# Top speedcuber main cubes



## SpeedCubeReview (Feb 13, 2015)

Just out of curiosity, what are the main 3x3 cubes of some of the top cubers. This is not to find out what is the best cube (I don't think that shows what is a good cube, and that a good cube is whatever works for you), but just wondering what they use currently.

Correct Me if I am wrong...
*Feliks Zemdegs:* Aolong V1
*Collin Burns:* I believe I heard Mini Weilong
*Mats Valk:
Alexander Lau:
Sebastian Weyer:
Lucas Etter:
Kevin Hays:*

I just threw a few in there that I was curious about.


----------



## Genius4Jesus (Feb 13, 2015)

Feliks recently switched to the Gans 357.


----------



## JasonDL13 (Feb 13, 2015)

Faz switched over to Gans 357. https://www.facebook.com/fzemdegs/posts/761432727279279

And this isn't a very good thread. Everyone's best speed cube is different.


----------



## FailCuber (Feb 13, 2015)

ViolaBouquet said:


> Just out of curiosity, what are the main 3x3 cubes of some of the top cubers. This is not to find out what is the best cube (I don't think that shows what is a good cube, and that a good cube is whatever works for you), but just wondering what they use currently.
> 
> Correct Me if I am wrong...
> *Feliks Zemdegs:* Aolong V1
> ...


Feliks Zemdegs : Gans 3
Collin Burns: Aolong
Mats Valk : Aolong
Alex Lau: guhong v2
Sebastian Weyer : ???
Lucas Etter FangCun with dayan hardware
Kevin Hays ????


----------



## ottozing (Feb 13, 2015)

Collin might be switching to that new Yuxin 3x3 but I'm not sure. Lucas Etter also might be switching to the Aolong v2 (Last time I talked to him he said he was really starting to like it).


----------



## Tommy326 (Feb 13, 2015)

Genius4Jesus said:


> Feliks recently switched to the Gans 357.

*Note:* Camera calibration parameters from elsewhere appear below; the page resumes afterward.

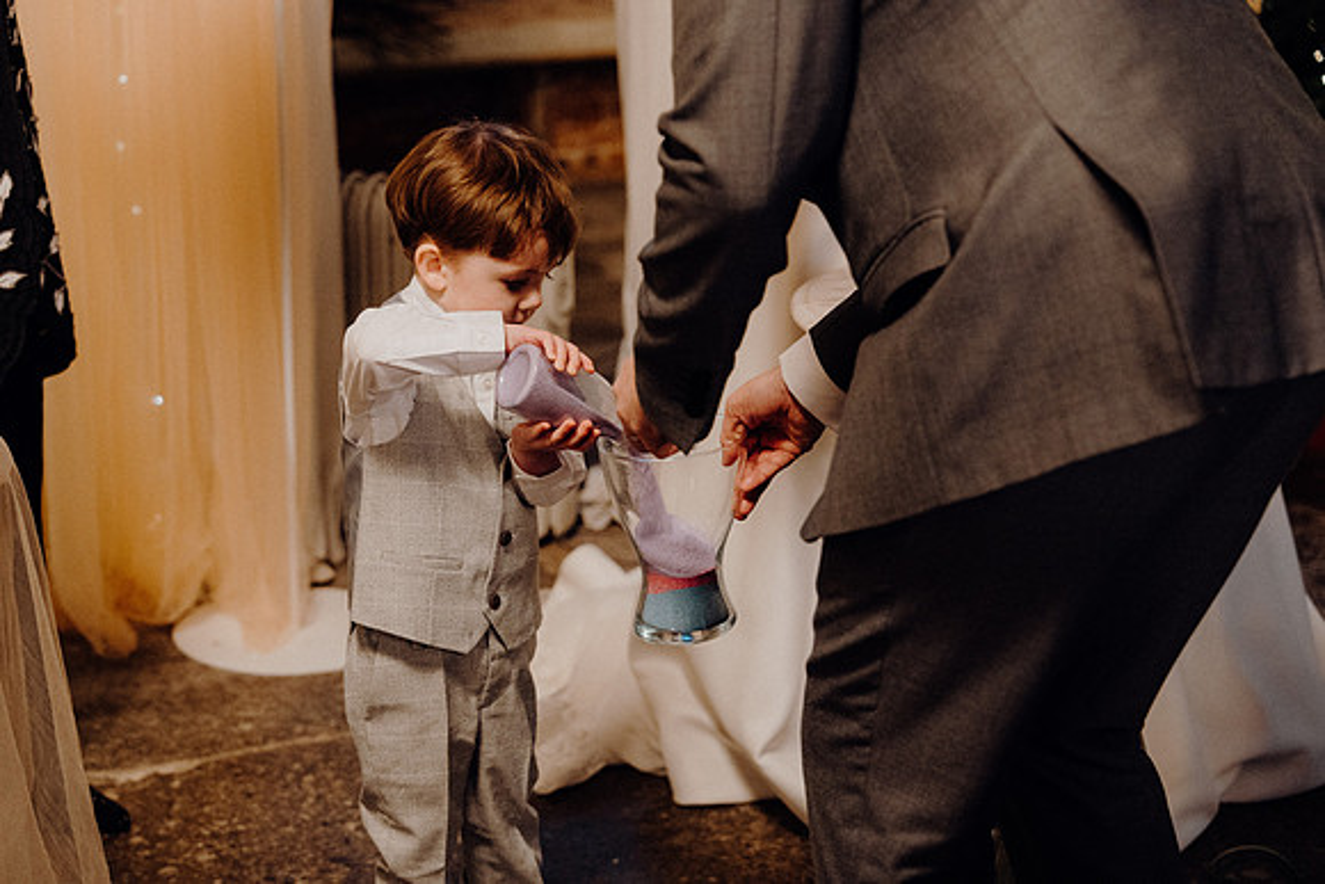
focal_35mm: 70
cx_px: 662
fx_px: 2577
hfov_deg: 28.8
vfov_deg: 19.5
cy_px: 442
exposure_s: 1/160
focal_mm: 70
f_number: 3.5
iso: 5000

He used to use a Weilong though


----------



## GuRoux (Feb 13, 2015)

Tommy326 said:


> He used to use a Weilong though



yeah, i think the world record was made by a weilong v1 if i remember correctly.


----------



## Ingo (Feb 13, 2015)

Cornelius Dieckmann uses a Gan 357 too.


----------



## pdilla (Feb 13, 2015)

Cornelius Dieckmann OHs with an Aolong though, I believe...

EDIT-----


JasonDL13 said:


> And this isn't a very good thread. Everyone's best speed cube is different.





ViolaBouquet said:


> This is not to find out what is the best cube (I don't think that shows what is a good cube, and that a good cube is whatever works for you), but just wondering what they use currently.

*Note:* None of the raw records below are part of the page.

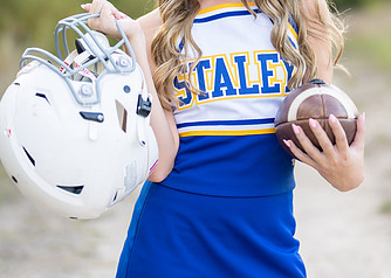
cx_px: 238
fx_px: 1065
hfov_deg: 20.8
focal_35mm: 96
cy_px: 43
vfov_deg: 14.8
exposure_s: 1/640
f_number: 1.2
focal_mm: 50
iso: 100
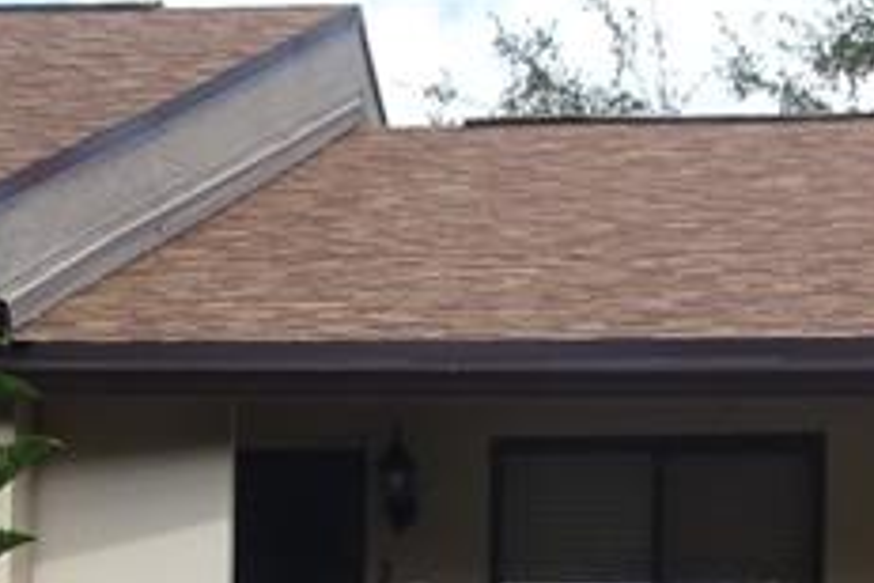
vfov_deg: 6.2
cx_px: 621
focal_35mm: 212
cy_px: 1435
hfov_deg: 9.7
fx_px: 5146
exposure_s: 1/320
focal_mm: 7.87
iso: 80
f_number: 4.5
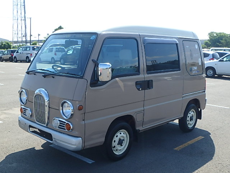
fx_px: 259
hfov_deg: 47.9
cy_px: 86
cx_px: 115
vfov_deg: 36.8
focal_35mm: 39
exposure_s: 1/320
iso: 125
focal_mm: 6.9
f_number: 5.1
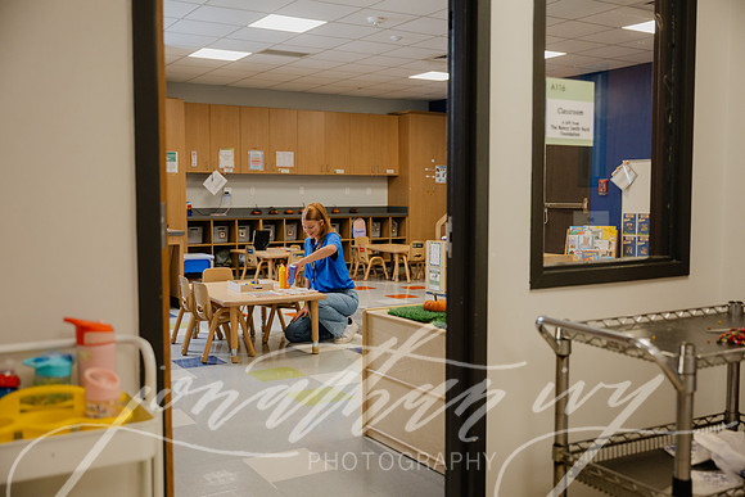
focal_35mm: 36
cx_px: 372
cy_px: 248
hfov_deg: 53.1
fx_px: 745
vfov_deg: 36.9
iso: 1000
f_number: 2.8
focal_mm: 36
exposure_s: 1/200
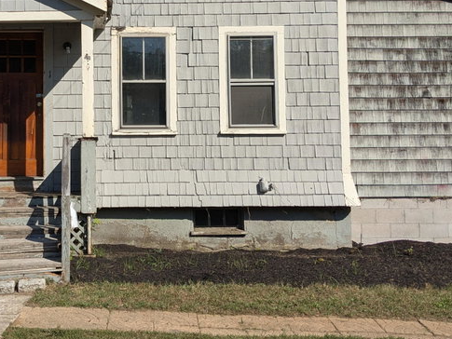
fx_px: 744
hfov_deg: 33.0
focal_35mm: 57
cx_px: 100
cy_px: 129
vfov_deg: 25.6
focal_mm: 4.38
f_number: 1.73
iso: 67
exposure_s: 1/5848
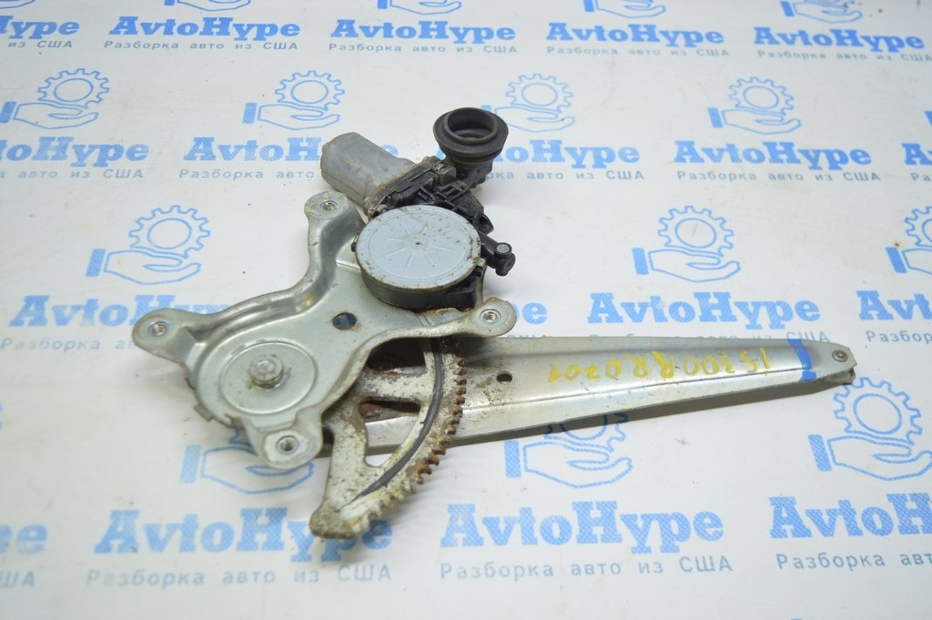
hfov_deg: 53.2
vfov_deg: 36.8
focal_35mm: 36
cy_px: 310
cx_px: 466
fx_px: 931
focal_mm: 24
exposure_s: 1/40
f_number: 4
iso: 400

I think that this answers your concern.


----------



## stoic (Feb 13, 2015)

JasonDL13 said:


> Faz switched over to Gans 357. https://www.facebook.com/fzemdegs/posts/761432727279279


Woah. Ao5 with a counting 5.05


----------



## Myachii (Feb 13, 2015)

Alex used a DaYan cube (not sure, either Guhong or Zhanchi) to get his 5.96 single in 2013.
Dunno if that's still his main though.


----------



## PenguinsDontFly (Feb 13, 2015)

GuRoux said:


> yeah, i think the world record was made by a weilong v1 if i remember correctly.



Weilongs OP lol.


----------



## PenguinsDontFly (Feb 13, 2015)

Myachii said:


> Alex used a DaYan cube (not sure, either Guhong or Zhanchi) to get his 5.96 single in 2013.
> Dunno if that's still his main though.



5.96 was a guhonh v1, now he uses a v2.


----------



## Myachii (Feb 13, 2015)

PenguinsDontFly said:


> 5.96 was a guhonh v1, now he uses a v2.

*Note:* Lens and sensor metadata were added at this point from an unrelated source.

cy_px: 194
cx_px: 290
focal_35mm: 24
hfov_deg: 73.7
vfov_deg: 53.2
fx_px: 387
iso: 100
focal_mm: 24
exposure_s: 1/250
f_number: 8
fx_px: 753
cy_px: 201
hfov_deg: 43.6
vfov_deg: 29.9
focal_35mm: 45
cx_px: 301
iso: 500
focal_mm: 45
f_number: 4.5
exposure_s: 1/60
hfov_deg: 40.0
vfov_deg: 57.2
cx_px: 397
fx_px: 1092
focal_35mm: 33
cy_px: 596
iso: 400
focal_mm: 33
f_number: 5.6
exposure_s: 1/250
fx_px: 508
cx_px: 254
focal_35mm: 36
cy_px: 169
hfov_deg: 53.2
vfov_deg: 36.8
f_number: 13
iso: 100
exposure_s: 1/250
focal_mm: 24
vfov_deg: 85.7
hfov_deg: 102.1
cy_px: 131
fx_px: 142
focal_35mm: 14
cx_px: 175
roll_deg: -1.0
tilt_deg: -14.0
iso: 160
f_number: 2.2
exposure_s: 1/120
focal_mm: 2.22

Is he one of the only remaining world class cubers who uses a DaYan cube? Especially a Guhong..


----------



## FailCuber (Feb 13, 2015)

Myachii said:


> Is he one of the only remaining world class cubers who uses a DaYan cube? Especially a Guhong..


Lucas Etter.


----------



## PenguinsDontFly (Feb 13, 2015)

FailCuber said:


> Lucas Etter.



Fangcun is not Dayan. Even though it is a cheaper zhanchi...


----------



## Berd (Feb 13, 2015)

Alex Lau's guhong is crazy; so 'watery'.


----------



## SpeedCubeReview (Feb 13, 2015)

Thank you for those who are actually answering. I was getting worried as I woke up this morning and scrolled down the page of jokes. Like I said in the first post, it's just out of curious it's. I don't think their cubes mean they are the "best" cubes.

On that note, does anyone know some of the others on the list?


----------



## PenguinsDontFly (Feb 13, 2015)

ViolaBouquet said:


> Thank you for those who are actually answering. I was getting worried as I woke up this morning and scrolled down the page of jokes. Like I said in the first post, it's just out of curious it's. I don't think their cubes mean they are the "best" cubes.
> 
> On that note, does anyone know some of the others on the list?



Sebastian hasnt made a video in forever so i have no idea what he uses, and kevin I dont know either. Sorry.


----------



## Seanliu (Feb 15, 2015)

Jessica Fridirich: Rubik's Brand (I think)


----------



## mark49152 (Feb 16, 2015)

Genius4Jesus said:


> Feliks recently switched to the Gans 357.


Does anyone know if he uses the original core or the newer more rigid core (with the bracing to stop it flexing)?


----------